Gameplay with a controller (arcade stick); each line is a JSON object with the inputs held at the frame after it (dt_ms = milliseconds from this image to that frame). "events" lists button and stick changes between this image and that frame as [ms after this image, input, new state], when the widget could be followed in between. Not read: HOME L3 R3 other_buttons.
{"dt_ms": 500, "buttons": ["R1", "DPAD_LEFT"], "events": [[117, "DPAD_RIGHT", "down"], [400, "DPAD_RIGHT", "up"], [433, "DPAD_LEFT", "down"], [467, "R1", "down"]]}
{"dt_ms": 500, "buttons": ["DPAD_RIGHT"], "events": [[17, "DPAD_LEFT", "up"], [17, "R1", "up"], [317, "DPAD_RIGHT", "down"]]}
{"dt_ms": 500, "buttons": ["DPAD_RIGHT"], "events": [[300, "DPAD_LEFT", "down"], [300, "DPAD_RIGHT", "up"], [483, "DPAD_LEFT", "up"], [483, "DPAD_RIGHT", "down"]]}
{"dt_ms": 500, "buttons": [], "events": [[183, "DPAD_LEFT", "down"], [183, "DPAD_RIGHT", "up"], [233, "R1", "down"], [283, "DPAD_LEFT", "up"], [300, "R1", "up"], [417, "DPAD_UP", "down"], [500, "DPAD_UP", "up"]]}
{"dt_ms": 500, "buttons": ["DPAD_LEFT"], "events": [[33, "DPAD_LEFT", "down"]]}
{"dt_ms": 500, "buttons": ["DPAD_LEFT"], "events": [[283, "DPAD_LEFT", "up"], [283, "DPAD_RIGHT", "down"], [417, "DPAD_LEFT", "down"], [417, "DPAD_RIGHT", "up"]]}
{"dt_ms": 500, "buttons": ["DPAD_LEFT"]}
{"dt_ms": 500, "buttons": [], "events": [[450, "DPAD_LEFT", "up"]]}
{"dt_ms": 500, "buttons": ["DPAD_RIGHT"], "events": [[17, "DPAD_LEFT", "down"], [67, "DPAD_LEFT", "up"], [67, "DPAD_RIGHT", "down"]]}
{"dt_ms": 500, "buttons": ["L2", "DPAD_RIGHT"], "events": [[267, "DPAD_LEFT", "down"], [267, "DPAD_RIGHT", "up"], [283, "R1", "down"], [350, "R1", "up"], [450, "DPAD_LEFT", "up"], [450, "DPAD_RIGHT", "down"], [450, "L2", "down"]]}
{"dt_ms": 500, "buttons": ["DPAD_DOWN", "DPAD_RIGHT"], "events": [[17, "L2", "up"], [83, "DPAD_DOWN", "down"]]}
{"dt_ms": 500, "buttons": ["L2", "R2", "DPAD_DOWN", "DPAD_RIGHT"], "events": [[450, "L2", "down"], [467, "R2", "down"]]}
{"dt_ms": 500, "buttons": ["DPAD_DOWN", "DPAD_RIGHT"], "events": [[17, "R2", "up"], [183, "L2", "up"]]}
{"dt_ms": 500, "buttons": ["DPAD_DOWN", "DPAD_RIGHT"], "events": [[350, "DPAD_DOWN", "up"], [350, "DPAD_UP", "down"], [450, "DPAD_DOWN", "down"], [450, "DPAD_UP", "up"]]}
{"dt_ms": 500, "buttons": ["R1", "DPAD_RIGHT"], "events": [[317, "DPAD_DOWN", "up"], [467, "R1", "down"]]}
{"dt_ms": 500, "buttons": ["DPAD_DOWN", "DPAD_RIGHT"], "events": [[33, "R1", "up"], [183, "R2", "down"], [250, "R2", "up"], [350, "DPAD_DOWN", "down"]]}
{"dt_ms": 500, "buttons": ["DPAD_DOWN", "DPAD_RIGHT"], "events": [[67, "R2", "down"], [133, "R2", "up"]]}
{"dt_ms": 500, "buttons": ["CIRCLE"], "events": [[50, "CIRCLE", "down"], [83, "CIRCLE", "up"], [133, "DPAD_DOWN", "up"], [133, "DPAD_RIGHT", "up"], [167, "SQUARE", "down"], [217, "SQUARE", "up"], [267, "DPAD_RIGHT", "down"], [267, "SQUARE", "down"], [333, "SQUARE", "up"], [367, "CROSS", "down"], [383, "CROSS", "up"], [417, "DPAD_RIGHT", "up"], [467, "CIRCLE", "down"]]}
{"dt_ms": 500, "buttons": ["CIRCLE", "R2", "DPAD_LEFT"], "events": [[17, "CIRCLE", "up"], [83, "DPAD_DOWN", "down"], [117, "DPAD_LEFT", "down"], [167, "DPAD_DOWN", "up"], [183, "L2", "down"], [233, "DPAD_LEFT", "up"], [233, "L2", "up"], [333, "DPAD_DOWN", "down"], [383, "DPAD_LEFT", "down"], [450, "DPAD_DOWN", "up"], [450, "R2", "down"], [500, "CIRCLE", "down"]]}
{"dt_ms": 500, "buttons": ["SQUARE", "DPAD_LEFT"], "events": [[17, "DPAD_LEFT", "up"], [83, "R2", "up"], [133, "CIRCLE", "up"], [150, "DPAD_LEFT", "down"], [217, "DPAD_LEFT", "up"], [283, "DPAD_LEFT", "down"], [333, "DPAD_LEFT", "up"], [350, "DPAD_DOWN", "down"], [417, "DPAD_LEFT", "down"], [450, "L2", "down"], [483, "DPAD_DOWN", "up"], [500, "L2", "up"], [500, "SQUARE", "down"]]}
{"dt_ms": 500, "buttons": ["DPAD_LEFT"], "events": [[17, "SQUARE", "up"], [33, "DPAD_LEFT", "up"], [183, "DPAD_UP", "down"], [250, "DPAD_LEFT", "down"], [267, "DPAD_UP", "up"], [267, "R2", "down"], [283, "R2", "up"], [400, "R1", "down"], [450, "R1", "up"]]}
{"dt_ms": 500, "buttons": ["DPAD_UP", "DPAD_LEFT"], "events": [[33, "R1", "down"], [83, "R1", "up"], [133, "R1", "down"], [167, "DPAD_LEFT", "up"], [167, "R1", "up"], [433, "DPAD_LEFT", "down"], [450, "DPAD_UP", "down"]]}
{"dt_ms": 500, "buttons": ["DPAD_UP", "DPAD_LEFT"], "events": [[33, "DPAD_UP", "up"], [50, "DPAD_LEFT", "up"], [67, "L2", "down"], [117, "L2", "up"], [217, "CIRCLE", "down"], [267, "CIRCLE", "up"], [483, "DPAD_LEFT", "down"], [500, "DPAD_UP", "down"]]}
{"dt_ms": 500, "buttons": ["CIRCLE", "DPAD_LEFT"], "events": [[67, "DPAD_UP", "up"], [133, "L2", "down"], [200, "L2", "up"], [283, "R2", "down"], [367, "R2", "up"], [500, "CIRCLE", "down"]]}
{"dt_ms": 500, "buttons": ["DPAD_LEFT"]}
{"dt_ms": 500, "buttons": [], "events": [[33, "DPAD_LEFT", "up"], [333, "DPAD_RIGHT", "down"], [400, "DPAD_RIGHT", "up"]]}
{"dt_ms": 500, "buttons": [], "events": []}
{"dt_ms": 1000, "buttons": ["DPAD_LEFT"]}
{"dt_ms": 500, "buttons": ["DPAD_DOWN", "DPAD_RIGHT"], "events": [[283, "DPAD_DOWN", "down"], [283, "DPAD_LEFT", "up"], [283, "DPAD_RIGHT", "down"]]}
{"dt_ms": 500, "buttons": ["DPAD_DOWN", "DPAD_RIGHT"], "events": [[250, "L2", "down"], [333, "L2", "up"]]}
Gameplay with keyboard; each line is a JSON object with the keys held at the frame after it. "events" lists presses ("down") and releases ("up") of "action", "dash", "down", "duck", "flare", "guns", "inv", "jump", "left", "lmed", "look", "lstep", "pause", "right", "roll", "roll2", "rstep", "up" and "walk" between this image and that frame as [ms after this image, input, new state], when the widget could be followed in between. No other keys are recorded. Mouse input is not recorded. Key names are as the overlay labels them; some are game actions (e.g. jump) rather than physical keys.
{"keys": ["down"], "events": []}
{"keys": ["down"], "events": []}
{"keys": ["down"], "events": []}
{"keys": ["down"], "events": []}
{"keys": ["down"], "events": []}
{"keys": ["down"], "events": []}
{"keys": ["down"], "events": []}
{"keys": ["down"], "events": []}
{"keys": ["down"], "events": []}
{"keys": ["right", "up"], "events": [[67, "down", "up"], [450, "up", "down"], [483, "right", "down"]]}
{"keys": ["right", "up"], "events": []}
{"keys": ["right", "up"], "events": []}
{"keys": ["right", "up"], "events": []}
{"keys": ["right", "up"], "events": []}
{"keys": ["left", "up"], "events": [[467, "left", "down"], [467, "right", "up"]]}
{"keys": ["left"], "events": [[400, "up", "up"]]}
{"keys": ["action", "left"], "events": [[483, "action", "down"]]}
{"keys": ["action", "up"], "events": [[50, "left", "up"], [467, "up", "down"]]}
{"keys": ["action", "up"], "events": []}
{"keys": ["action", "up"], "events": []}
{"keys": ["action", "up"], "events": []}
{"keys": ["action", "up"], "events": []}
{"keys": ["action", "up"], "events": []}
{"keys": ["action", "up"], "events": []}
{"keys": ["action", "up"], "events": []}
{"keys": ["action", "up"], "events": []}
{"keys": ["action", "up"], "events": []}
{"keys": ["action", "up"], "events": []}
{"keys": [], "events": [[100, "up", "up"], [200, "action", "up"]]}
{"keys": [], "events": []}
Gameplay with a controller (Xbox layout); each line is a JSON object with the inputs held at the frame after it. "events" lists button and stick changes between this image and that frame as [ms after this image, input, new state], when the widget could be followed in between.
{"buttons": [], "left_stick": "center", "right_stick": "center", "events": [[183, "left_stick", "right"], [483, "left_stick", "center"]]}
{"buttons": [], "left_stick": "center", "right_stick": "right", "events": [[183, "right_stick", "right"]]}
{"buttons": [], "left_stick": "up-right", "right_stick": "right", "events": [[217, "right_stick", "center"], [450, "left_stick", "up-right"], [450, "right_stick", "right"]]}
++++++
What you should do: Look for the string "each" in the entries above. Copy every line that has it.

Answer to the exercise:
Gameplay with a controller (arcade stick); each line is a JSON object with the inputs held at the frame after it (dt_ms = milliseconds from this image to that frame). "events" lists button and stick changes between this image and that frame as [ms after this image, input, new state], when the widget could be followed in between. Not read: HOME L3 R3 other_buttons.
Gameplay with keyboard; each line is a JSON object with the keys held at the frame after it. "events" lists presses ("down") and releases ("up") of "action", "dash", "down", "duck", "flare", "guns", "inv", "jump", "left", "lmed", "look", "lstep", "pause", "right", "roll", "roll2", "rstep", "up" and "walk" between this image and that frame as [ms after this image, input, new state], when the widget could be followed in between. No other keys are recorded. Mouse input is not recorded. Key names are as the overlay labels them; some are game actions (e.g. jump) rather than physical keys.
Gameplay with a controller (Xbox layout); each line is a JSON object with the inputs held at the frame after it. "events" lists button and stick changes between this image and that frame as [ms after this image, input, new state], when the widget could be followed in between.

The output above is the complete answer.